This week, we focused on tuning the model parameters and silence chunking system to further increase accuracy of our system and prepared for the final demo next week.
First, we finished making the final presentation this week and the final poster for the demo next week. In addition, we did some fine-tuning on the LID model and solved our model’s problem for switching languages really quickly to the point where the segment is shorter than the minimum input for the ASR model. The short segments are often inaccurate since they are shorter than an average normal utterance of 0.3 seconds. To address this issue, we set a minimum threshold for each segment to be at least 0.3 seconds long and merge the short segments with nearby long segments. This approach improved CER by about 1%.
On the web app end, this week we mainly focused on tuning the hyperparameters used in our silence chunking logic to enhance the balance between robustness, accuracy and real-timeness of our system.
By testing our app with different audio input devices, we observed that our system required different amplitude threshold values to work optimally for different input devices. Thus, we changed our system’s silence threshold value to the minimum of the various optimal values observed so that we could have the fewest false positive detections of silence which could lead to chunking into a single word by mistake and getting false transcription.
Next, we tested the optimal minimum silence gap length that triggers a chunk. Through testing, found the minimum 200ms of gap to be optimal, which avoids breaking a word but promptly captures a complete chunk and triggers a transcription request for that chunk.

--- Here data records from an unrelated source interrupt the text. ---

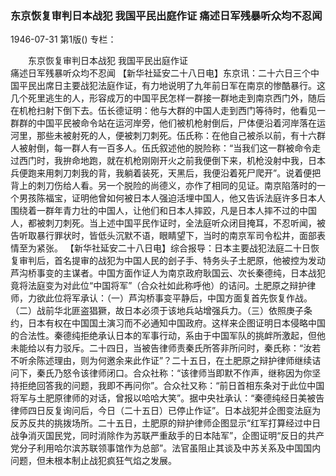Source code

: ### 东京恢复审判日本战犯  我国平民出庭作证  痛述日军残暴听众均不忍闻

1946-07-31
第1版()
专栏：

　　东京恢复审判日本战犯
    我国平民出庭作证         
    痛述日军残暴听众均不忍闻
    【新华社延安二十八日电】东京讯：二十六日三个中国平民出席日主要战犯法庭作证，有力地说明了九年前日军在南京的惨酷暴行。这几个死里逃生的人，形容成万的中国平民怎样一群接一群地走到南京西门外，随后在机枪扫射下倒下去。伍长德证明：他与大群的中国人走到西门等待时，他看见一群群的中国平民被命令站在运河岸旁，他们被机枪射倒后，尸体便沿着河岸落在运河里，那些未被射死的人，便被刺刀刺死。伍氏称：在他自己被杀以前，有十六群人被射倒，每一群人有一百多人。伍氏叙述他的脱险称：“当我们这一群被命令走过西门时，我拚命地跑，就在机枪刚刚开火之前我便倒下来，机枪没射中我，日本兵便跑来用刺刀刺我的背，我躺着装死，天黑后，我便沿着死尸爬开”。说着便把背上的刺刀伤给人看。另一个脱险的尚德义，亦作了相同的见证。南京陷落时的一个男孩陈福宝，证明他曾如何被日本人强迫活埋中国人，他又告诉法庭许多日本人围绕着一群年青力壮的中国人，让他们和日本人摔跤，凡是日本人摔不过的中国人，都被刺刀刺死。当上述中国平民作证时，全法庭听众闭目掩耳，不忍听闻，被告听取暴行罪状时，皆低头沉默不语，眼睛望下，当时的南京军司令松井，面部表情至为紧张。
    【新华社延安二十八日电】综合报导：日本主要战犯法庭二十日恢复审判后，首名提审的战犯为中国人民的刽子手、特务头子土肥原，他被控为发动芦沟桥事变的主谋者。中国方面作证人为南京政府耿国云、次长秦德纯，日本战犯竟将法庭变为对此位“中国将军”（合众社如此称呼他）的诘问。土肥原之辩护律师，力欲此位将军承认：（一）芦沟桥事变平静后，中国方面复首先恢复作战。（二）战前华北匪盗猖獗，故日本必须于该地兵站增强兵力。（三）依照庚子条约，日本有权在中国国土演习而不必通知中国政府。这样来企图证明日本侵略中国的合法性。秦德纯拒绝承认日本的军事行动，系由于中国军队的挑衅所激起，但他未能给以有力驳斥。二十四日，当被告律师责秦氏所答非所问时，秦氏称：“汝若不听余陈述理由，则为何邀余来此作证”？二十五日，在土肥原之辩护律师继续诘问下，秦氏乃怒令该律师闭口。合众社称：“该律师当即默不作声，继称因为你坚持拒绝回答我的问题，我即不再问你”。合众社又称：“前日首相东条对于此位中国将军与土肥原律师的对话，曾报以哈哈大笑”。据中央社承认：“秦德纯经日美被告律师四日反复询问后，今日（二十五日）已停止作证”。日本战犯并企图变法庭为反苏反共的挑拨场所。二十五日，土肥原的辩护律师企图显示“红军打算经过中日战争消灭国民党，同时消除作为苏联严重敌手的日本陆军”，企图证明“反日的共产党分子利用哈尔滨苏联领事馆作为总部”。法官虽阻止其谈及中苏关系及中国国内问题，但未根本制止战犯疯狂气焰之发展。
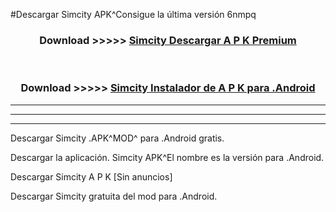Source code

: #Descargar Simcity  APK^Consigue la última versión 6nmpq



<div align="center">
<h3>Download >>>>> <a href="https://es-sites.web.app/?es= Simcity ">Simcity  Descargar A P K Premium</a></h3><br>

<h3>Download >>>>> <a href="https://es-sites.web.app/?es= Simcity ">Simcity  Instalador de A P K para .Android</a></h3>
</div>


----------------------------------------------------------

----------------------------------------------------------

----------------------------------------------------------

Descargar Simcity  .APK^MOD^ para .Android gratis.

Descargar la aplicación. Simcity  APK^El nombre es la versión para .Android.

Descargar Simcity  A P K [Sin anuncios]

Descargar Simcity  gratuita del mod para .Android.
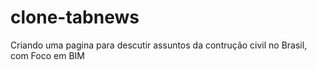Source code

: # clone-tabnews

Criando uma pagina para descutir assuntos da contrução civil no Brasil, com Foco em BIM 
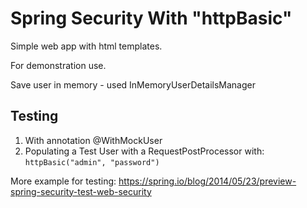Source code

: # Spring Security With "httpBasic"

Simple web app with html templates.

For demonstration use.

Save user in memory - used InMemoryUserDetailsManager 

## Testing 

1. With annotation @WithMockUser
2. Populating a Test User with a RequestPostProcessor with: `httpBasic("admin", "password")`

More example for testing: https://spring.io/blog/2014/05/23/preview-spring-security-test-web-security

A minimum silence gap longer than 200ms would sometimes cause a transcription request to be delayed for several seconds if the user is speaking with little pause, which violates our real-time transcription requirement.

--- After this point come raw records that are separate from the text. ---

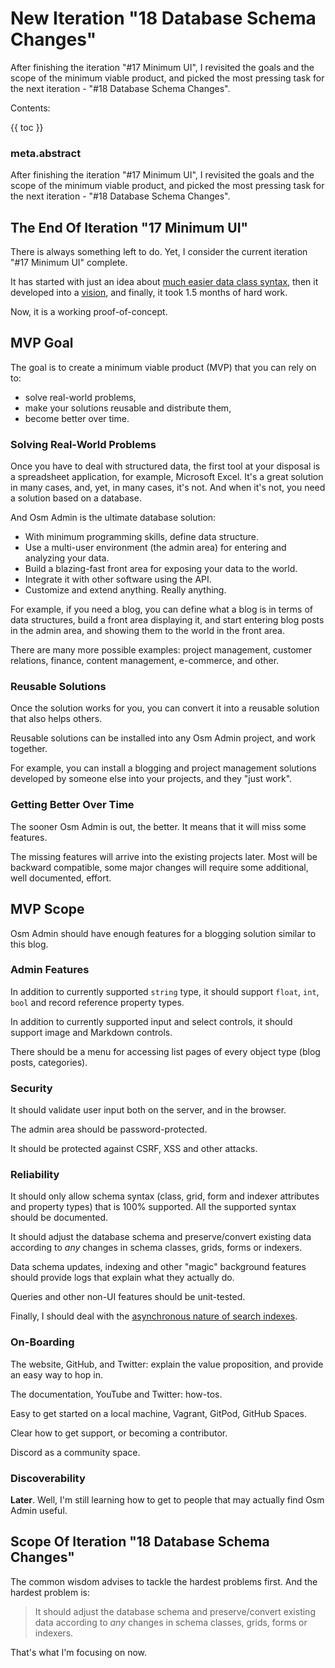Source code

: # New Iteration "18 Database Schema Changes"

After finishing the iteration "#17 Minimum UI", I revisited the goals and the scope of the minimum viable product, and picked the most pressing task for the next iteration - "#18 Database Schema Changes".

Contents:
 
{{ toc }}

### meta.abstract

After finishing the iteration "#17 Minimum UI", I revisited the goals and the scope of the minimum viable product, and picked the most pressing task for the next iteration - "#18 Database Schema Changes".

## The End Of Iteration "17 Minimum UI"

There is always something left to do. Yet, I consider the current iteration "#17 Minimum UI" complete.

It has started with just an idea about [much easier data class syntax](../02/02-data-classes-revisited.md), then it developed into a [vision](../02/17-data-roadmap.md), and finally, it took 1.5 months of hard work. 

Now, it is a working proof-of-concept.

## MVP Goal

The goal is to create a minimum viable product (MVP) that you can rely on to: 

* solve real-world problems,
* make your solutions reusable and distribute them,
* become better over time.   

### Solving Real-World Problems

Once you have to deal with structured data, the first tool at your disposal is a spreadsheet application, for example, Microsoft Excel. It's a great solution in many cases, and, yet, in many cases, it's not. And when it's not, you need a solution based on a database. 
 
And Osm Admin is the ultimate database solution:

* With minimum programming skills, define data structure.
* Use a multi-user environment (the admin area) for entering and analyzing your data.
* Build a blazing-fast front area for exposing your data to the world.
* Integrate it with other software using the API.
* Customize and extend anything. Really anything.

For example, if you need a blog, you can define what a blog is in terms of data structures, build a front area displaying it, and start entering blog posts in the admin area, and showing them to the world in the front area.

There are many more possible examples: project management, customer relations, finance, content management, e-commerce, and other. 

### Reusable Solutions

Once the solution works for you, you can convert it into a reusable solution that also helps others.

Reusable solutions can be installed into any Osm Admin project, and work together.

For example, you can install a blogging and project management solutions developed by someone else into your projects, and they "just work".

### Getting Better Over Time

The sooner Osm Admin is out, the better. It means that it will miss some features.

The missing features will arrive into the existing projects later. Most will be backward compatible, some major changes will require some additional, well documented, effort. 

## MVP Scope

Osm Admin should have enough features for a blogging solution similar to this blog.

### Admin Features 

In addition to currently supported `string` type, it should support `float`, `int`, `bool` and record reference property types.

In addition to currently supported input and select controls, it should support image and Markdown controls.

There should be a menu for accessing list pages of every object type (blog posts, categories).
 
### Security

It should validate user input both on the server, and in the browser.

The admin area should be password-protected.

It should be protected against CSRF, XSS and other attacks. 

### Reliability

It should only allow schema syntax (class, grid, form and indexer attributes and property types) that is 100% supported. All the supported syntax should be documented.

It should adjust the database schema and preserve/convert existing data according to *any* changes in schema classes, grids, forms or indexers.

Data schema updates, indexing and other "magic" background features should provide logs that explain what they actually do.

Queries and other non-UI features should be unit-tested. 

Finally, I should deal with the [asynchronous nature of search indexes](05-data-object-deletion.md#dealing-with-async-nature-of-search-index).

### On-Boarding 

The website, GitHub, and Twitter: explain the value proposition, and provide an easy way to hop in.

The documentation, YouTube and Twitter: how-tos.

Easy to get started on a local machine, Vagrant, GitPod, GitHub Spaces. 

Clear how to get support, or becoming a contributor.

Discord as a community space.

### Discoverability

**Later**. Well, I'm still learning how to get to people that may actually find Osm Admin useful. 

## Scope Of Iteration "18 Database Schema Changes"

The common wisdom advises to tackle the hardest problems first. And the hardest problem is:

> It should adjust the database schema and preserve/convert existing data according to *any* changes in schema classes, grids, forms or indexers.

That's what I'm focusing on now.
 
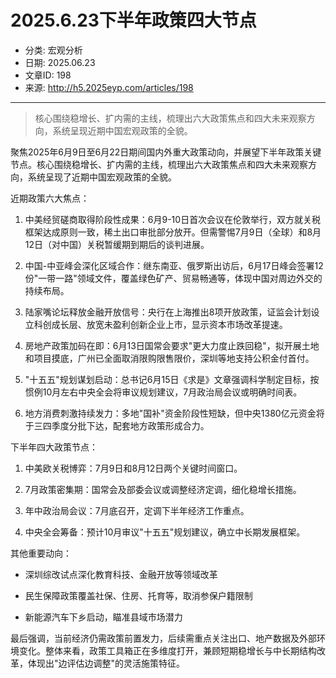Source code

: # 2025.6.23下半年政策四大节点

- 分类: 宏观分析
- 日期: 2025.06.23
- 文章ID: 198
- 来源: http://h5.2025eyp.com/articles/198

---

> 核心围绕稳增长、扩内需的主线，梳理出六大政策焦点和四大未来观察方向，系统呈现近期中国宏观政策的全貌。

聚焦2025年6月9日至6月22日期间国内外重大政策动向，并展望下半年政策关键节点。核心围绕稳增长、扩内需的主线，梳理出六大政策焦点和四大未来观察方向，系统呈现了近期中国宏观政策的全貌。

近期政策六大焦点：

1. 中美经贸磋商取得阶段性成果：6月9-10日首次会议在伦敦举行，双方就关税框架达成原则一致，稀土出口审批部分放开。但需警惕7月9日（全球）和8月12日（对中国）关税暂缓期到期后的谈判进展。

2. 中国-中亚峰会深化区域合作：继东南亚、俄罗斯出访后，6月17日峰会签署12份"一带一路"领域文件，覆盖绿色矿产、贸易畅通等，体现中国对周边外交的持续布局。

3. 陆家嘴论坛释放金融开放信号：央行在上海推出8项开放政策，证监会计划设立科创成长层、放宽未盈利创新企业上市，显示资本市场改革提速。

4. 房地产政策加码在即：6月13日国常会要求"更大力度止跌回稳"，拟开展土地和项目摸底，广州已全面取消限购限售限价，深圳等地支持公积金付首付。

5. "十五五"规划谋划启动：总书记6月15日《求是》文章强调科学制定目标，按惯例10月左右中央全会将审议规划建议，7月政治局会议或明确时间表。

6. 地方消费刺激持续发力：多地"国补"资金阶段性短缺，但中央1380亿元资金将于三四季度分批下达，配套地方政策形成合力。

下半年四大政策节点：

1. 中美欧关税博弈：7月9日和8月12日两个关键时间窗口。

2. 7月政策密集期：国常会及部委会议或调整经济定调，细化稳增长措施。

3. 年中政治局会议：7月底召开，定调下半年经济工作重点。

4. 中央全会筹备：预计10月审议"十五五"规划建议，确立中长期发展框架。

其他重要动向：

- 深圳综改试点深化教育科技、金融开放等领域改革

- 民生保障政策覆盖社保、住房、托育等，取消参保户籍限制

- 新能源汽车下乡启动，瞄准县域市场潜力

最后强调，当前经济仍需政策前置发力，后续需重点关注出口、地产数据及外部环境变化。整体来看，政策工具箱正在多维度打开，兼顾短期稳增长与中长期结构改革，体现出"边评估边调整"的灵活施策特征。
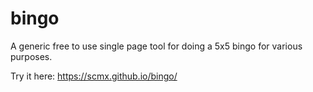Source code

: # bingo

A generic free to use single page tool for doing a 5x5 bingo for various purposes.

Try it here: https://scmx.github.io/bingo/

Finally, we modified the frontend logic that combines multiple chunks’ transcription and fixed the problem of multiple chunks’ transcription being concatenated together (for example “big breakfast today” would be displayed as “big breakfasttoday”).
For next week we plan on fixing some minor issues with the system, especially with the silence detection. Currently, the silence detection is using a constant decibel as the threshold, but this could be problematic in a noisy environment where the average decibel is higher. We will also finalize the hardware devices needed (including a noise cancellation microphone) for demo.